AUFGABEN:
A - Ab welchem Jahr waren Matías Rojas und Carmen Sanzol laut dem Text über die beiden Gitarrenbauer auch als Lehrende tätig?
B - Führen Sie den Text über die beiden Gitarrenbauer im Anschluss an seinen letzten Satz weiter.

TEXTABSCHNITT:
+===+
Matías Rojas und Carmen Sanzol

Matías Ezequiel Rojas und Carmen Sanzol wurden in Buenos Aires, Argentinien, geboren, wo sie ihre Ausbildung als Gitarrenbauer begannen. 2007 nahmen sie ihre ersten ernsthaften Studien an einer Schule im historischen Zentrum der Stadt auf. Nachdem sie sich dort kennengelernt hatten, beendeten sie ihre Praktika und begannen gemeinsam ihre berufliche Tätigkeit. In den folgenden Jahren vertieften sie ihr Wissen bei verschiedenen Lehrern, sowohl in der Welt der Gitarren als auch der Geigen, und nahmen an verschiedenen spezifischen Seminaren zum Gitarrenbau teil (einschließlich des Lernens über traditionelle Lacke, die bei Streich- und Zupfinstrumenten verwendet werden, Aufbau von elektrischen und akustischen Instrumenten, physikalische und akustische Eigenschaften und Einflüsse von Hölzern und Verstrebungen im Laufe der Geschichte, Methoden und Materialien, die für eine konservative Restaurierung geeignet sind usw.). Ab 2016 begannen sie mit der Lehrtätigkeit, um ihre Konstruktions- und Restaurierungsarbeit zu ergänzen. Zwei Jahre später begannen sie mit der Forschungsarbeit über die Funktionsweise antiker Tasteninstrumente. In Zusammenarbeit mit namhaften Spezialisten auf diesem Gebiet fertigten sie ein „Italienisches Polygon-Spinett“, das vom Modell des Renaissance-Gitarrenbauers Dominicus Pisaurensis aus dem Jahr 1540 inspiriert war. Ab 2019 spezialisierten sie sich auf den Bau von mehrsaitigen Gitarren und Flamencogitarren und sammelten große Erfahrungen mit Rodolfo Edgardo Luis Cucculelli, mit dem sie beim Bau einer Vielzahl von Instrumenten zusammenarbeiteten.
+===+
DATEN:
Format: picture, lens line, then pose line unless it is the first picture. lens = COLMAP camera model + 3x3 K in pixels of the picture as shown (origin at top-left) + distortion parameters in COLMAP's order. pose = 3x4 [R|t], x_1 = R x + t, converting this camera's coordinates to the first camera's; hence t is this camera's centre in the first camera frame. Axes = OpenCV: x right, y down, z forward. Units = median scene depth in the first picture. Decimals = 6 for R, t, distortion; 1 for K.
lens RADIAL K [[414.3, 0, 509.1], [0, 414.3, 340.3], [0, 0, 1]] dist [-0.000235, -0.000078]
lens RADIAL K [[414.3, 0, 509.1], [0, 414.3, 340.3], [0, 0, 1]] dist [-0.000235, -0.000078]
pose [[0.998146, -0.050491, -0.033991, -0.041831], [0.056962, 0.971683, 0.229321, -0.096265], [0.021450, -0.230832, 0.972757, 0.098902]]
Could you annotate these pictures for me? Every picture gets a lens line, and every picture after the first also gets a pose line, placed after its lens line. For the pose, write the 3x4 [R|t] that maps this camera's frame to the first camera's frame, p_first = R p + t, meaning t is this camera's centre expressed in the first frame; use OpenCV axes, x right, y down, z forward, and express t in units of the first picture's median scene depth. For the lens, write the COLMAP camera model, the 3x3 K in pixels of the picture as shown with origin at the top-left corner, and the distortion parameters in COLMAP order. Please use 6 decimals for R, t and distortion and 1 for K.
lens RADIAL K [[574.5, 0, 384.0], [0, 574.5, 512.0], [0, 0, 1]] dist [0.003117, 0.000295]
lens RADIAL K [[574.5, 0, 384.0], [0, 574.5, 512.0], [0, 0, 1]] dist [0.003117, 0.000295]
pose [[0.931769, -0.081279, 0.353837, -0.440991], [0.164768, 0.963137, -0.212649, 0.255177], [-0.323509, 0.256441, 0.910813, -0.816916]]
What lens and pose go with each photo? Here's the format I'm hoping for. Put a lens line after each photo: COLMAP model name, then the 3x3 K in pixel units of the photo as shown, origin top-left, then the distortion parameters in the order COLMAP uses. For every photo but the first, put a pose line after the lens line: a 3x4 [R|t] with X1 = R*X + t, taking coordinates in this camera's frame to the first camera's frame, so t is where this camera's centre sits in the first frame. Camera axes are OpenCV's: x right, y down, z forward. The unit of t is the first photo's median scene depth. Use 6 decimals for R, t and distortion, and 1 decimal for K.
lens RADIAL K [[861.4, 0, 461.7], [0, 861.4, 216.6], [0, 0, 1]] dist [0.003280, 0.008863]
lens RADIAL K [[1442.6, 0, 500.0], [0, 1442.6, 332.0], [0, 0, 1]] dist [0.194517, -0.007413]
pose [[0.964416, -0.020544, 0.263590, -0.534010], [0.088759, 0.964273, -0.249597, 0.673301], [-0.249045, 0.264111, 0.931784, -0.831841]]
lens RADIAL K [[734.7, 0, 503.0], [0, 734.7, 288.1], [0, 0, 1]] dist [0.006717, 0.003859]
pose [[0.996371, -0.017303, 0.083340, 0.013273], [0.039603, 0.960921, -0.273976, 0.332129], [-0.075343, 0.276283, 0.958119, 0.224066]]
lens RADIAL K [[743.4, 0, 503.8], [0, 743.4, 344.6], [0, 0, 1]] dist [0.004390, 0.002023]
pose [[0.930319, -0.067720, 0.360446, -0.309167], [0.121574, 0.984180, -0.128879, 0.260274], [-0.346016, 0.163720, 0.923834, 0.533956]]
+===+
LÖSUNGEN:
A - Ab 2016.

B -
Im Jahr 2021 zogen sie nach Cremona, Italien, wo sie die Gelegenheit hatten, italienische Gitarren aus dem 19. und 20. Jahrhundert zu analysieren, zu restaurieren und Berichte darüber zu schreiben. Im Jahr 2023 begannen sie, Suji Kims Werkstatt in Parma zu besuchen und sich Kenntnisse über die Geigenbaumethode der Scrollavezza-Schule anzueignen. Sie leben und arbeiten weiterhin in Italien, in einer kleinen Stadt tief im Apennin Piacentino namens Santa Cecilia (nach der Schutzpatronin der Musik), die im Val Trebbia, Coli, liegt. Ihre Instrumente werden vollständig von Hand mit traditionellen Bautechniken und ausschließlich aus natürlichen, organischen Materialien hergestellt.
Nach mehreren Jahren der Arbeit an ihrem Handwerk erhielten Matías Rojas und Carmen Sanzol beim prestigeträchtigen siebten Antonio Marin Montero-Gitarrenbauwettbewerb, der im Juli/August 2024 im spanischen Granada stattfand, den dritten Preis für ihre Flamencogitarre.